We could cut animations off at a threshold (10sec?). It would be also OK to just not track those cases if we have a better understanding on how frequent they are.

> 2) We need to figure out if we want to bucket the frame throughput ratio by animation duration, and if so, what the buckets should be (by this I mean have a series of probes, e.g. FRAME_RATIO_FOR_ANIMATIONS_UNDER_100MS, FRAME_RATIO_FOR_ANIMATIONS_BETWEEN_100MS_AND_300MS, and so on)

Duration is probably less interesting for now. Maybe later we look at diagnostic metrics that we track when an animation goes off a cliff and track duration with it.
(In reply to :Harald Kirschner :digitarald from comment #8)
> :kats, we talked about this before but I wanted to make sure that this probe
> can report the FT metrics separately for
> content-scroll/content-animation/main-animation?

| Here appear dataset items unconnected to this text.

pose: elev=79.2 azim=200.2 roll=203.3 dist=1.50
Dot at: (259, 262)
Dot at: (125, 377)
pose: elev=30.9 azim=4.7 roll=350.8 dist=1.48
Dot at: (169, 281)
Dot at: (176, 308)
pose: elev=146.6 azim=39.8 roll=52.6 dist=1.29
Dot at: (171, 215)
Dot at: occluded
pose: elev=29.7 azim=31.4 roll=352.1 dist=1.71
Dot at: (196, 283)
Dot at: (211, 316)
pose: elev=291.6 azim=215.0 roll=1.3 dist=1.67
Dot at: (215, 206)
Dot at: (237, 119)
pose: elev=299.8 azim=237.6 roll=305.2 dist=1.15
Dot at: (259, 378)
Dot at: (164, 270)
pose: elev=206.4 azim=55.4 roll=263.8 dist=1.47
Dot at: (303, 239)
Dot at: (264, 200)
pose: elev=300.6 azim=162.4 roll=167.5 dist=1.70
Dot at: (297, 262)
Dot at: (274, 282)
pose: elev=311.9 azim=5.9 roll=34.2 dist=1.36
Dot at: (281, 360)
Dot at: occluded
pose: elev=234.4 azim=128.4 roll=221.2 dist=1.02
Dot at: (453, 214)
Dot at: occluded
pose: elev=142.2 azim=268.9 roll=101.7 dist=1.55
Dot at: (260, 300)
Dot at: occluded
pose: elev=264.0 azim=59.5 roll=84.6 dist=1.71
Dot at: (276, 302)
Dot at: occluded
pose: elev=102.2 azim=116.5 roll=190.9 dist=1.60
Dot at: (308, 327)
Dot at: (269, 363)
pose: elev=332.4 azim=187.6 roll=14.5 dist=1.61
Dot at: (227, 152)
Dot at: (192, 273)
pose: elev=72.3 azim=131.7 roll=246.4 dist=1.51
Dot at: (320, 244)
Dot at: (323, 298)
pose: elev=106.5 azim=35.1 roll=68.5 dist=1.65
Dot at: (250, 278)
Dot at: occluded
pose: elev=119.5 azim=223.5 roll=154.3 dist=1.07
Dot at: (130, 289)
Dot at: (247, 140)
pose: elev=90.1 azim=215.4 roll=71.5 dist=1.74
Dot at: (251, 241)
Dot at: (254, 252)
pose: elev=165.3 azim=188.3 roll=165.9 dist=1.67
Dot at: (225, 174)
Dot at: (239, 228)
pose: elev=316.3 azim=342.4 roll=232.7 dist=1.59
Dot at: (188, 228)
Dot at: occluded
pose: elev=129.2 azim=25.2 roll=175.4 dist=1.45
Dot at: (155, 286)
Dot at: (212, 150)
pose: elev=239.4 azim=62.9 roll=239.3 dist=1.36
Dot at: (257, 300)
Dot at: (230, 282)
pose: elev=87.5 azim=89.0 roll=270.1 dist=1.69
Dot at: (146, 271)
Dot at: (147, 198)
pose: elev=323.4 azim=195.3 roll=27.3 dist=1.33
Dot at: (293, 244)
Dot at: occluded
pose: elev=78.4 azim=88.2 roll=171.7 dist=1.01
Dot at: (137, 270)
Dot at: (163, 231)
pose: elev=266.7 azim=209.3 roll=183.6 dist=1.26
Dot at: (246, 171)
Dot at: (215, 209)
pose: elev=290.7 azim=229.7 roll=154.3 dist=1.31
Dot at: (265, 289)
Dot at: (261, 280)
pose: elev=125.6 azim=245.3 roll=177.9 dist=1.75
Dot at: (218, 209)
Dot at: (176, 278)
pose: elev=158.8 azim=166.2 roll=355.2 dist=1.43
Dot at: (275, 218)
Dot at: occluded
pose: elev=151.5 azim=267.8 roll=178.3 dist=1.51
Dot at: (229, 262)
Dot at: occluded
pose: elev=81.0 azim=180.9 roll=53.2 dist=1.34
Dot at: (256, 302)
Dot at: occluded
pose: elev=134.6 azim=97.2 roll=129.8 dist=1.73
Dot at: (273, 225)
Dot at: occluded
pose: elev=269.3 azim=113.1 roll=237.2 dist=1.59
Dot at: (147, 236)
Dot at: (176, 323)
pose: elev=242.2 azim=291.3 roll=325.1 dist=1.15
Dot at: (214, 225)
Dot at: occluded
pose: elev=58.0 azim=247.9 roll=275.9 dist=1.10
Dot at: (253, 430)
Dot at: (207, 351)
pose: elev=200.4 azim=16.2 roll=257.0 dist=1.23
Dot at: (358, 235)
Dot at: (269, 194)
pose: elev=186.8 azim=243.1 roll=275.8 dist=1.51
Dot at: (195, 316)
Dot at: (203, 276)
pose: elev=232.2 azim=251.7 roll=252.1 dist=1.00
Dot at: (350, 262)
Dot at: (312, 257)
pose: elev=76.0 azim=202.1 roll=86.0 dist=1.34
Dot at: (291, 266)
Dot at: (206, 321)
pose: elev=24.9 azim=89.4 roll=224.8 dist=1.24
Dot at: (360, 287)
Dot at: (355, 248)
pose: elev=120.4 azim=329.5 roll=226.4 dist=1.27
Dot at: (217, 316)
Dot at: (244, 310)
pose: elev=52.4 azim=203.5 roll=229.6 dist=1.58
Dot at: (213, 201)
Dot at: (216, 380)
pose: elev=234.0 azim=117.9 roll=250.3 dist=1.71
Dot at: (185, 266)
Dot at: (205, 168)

It should be able to, yes.

> > 1) I will verify how the animation duration probe behaves with respect to infinite CSS animations. Milan brought that up when we were talking - I hadn't considered that case and I'm not sure what the probe will report
> 
> We could cut animations off at a threshold (10sec?). It would be also OK to
> just not track those cases if we have a better understanding on how frequent
> they are.

From the telemetry data they don't seem too frequent. I checked what the code does and it only submits the probe data once the animation is stopped in the compositor (so for example switching tabs would do it). I agree that for now we probably don't need to worry about these.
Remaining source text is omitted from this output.